I tried the keto-diet and the whole bulletproof coffee carry-on. I gave it a solid month to see if it helped my symptoms but sadly it didn't. So I'm relying on my medication, stealing a nap wherever I can and watching the amount and type of food I eat to keep on top of the symptoms.

Sleep hygiene
For a million reasons, I just can't get into any form of "sleep hygiene" routine. That's not how my life works. At home in the evenings, after the usual after dinner nap and the kids have gone to bed, I try to get to my garage where I spend a couple of hours at my hobby: restoring old Volkswagens. It doesn't work out every night: the fog doesn't always lift but on the nights I can get to the garage, it could be midnight before I come back to the house.

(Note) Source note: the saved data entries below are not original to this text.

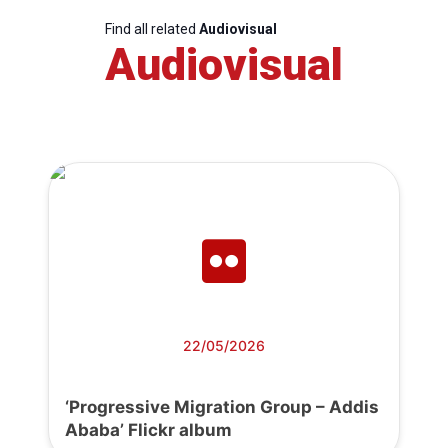
Find all related
Audiovisual
Audiovisual
22/05/2026
‘Progressive Migration Group – Addis
Ababa’ Flickr album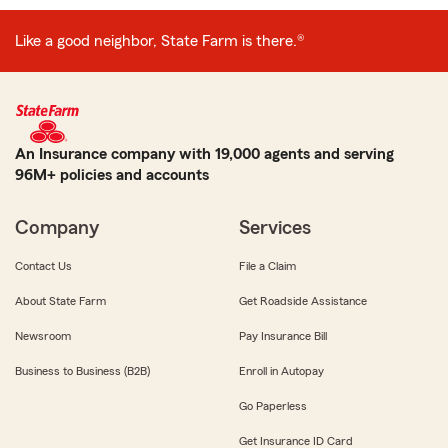
Like a good neighbor, State Farm is there.®
An Insurance company with 19,000 agents and serving
96M+ policies and accounts
Company
Services
Contact Us
File a Claim
About State Farm
Get Roadside Assistance
Newsroom
Pay Insurance Bill
Business to Business (B2B)
Enroll in Autopay
Go Paperless
Get Insurance ID Card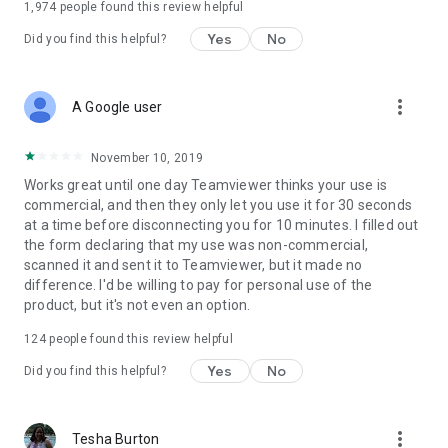
1,974
people found this review helpful
Yes
No
Did you find this helpful?
more_vert
A Google user
November 10, 2019
Works great until one day Teamviewer thinks your use is
commercial, and then they only let you use it for 30 seconds
at a time before disconnecting you for 10 minutes. I filled out
the form declaring that my use was non-commercial,
scanned it and sent it to Teamviewer, but it made no
difference. I'd be willing to pay for personal use of the
product, but it's not even an option.
124
people found this review helpful
Yes
No
Did you find this helpful?
more_vert
Tesha Burton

I've found that 6 to 6.5 hours sleep per night is about right for me. That one nap after dinner is usually about 30 minutes but if I can get up and outdoors before that one kicks in, I can escape it until bedtime.

Living with Narcolepsy

Life with Narcolepsy is challenging but I have to say that having a diagnosis and a treatment plan in place is far better than before I knew what was going on. Saying that, I managed to get through an Honours Degree, a Higher Diploma and four different professional roles before I got my diagnosis and didn't drop out of or get fired from any of them so I must have developed some coping strategies, unknown to myself! Even before I knew what I had, I had a kind of motto: "I'm like a bicycle, it's only when I stop that I fall over". So I found that if I kept going and going and going I could keep ahead of the wave. Thankfully, now the medication is there to fill in the gaps when keeping active isn't feasible.

Truth be told, it's a pain in the ass having Narcolepsy. Nobody would ever choose to have it, but I'm not going to let it hold me back. All I can do is make the most of the one life I have and live it as best I can. Just keep on keepin' on!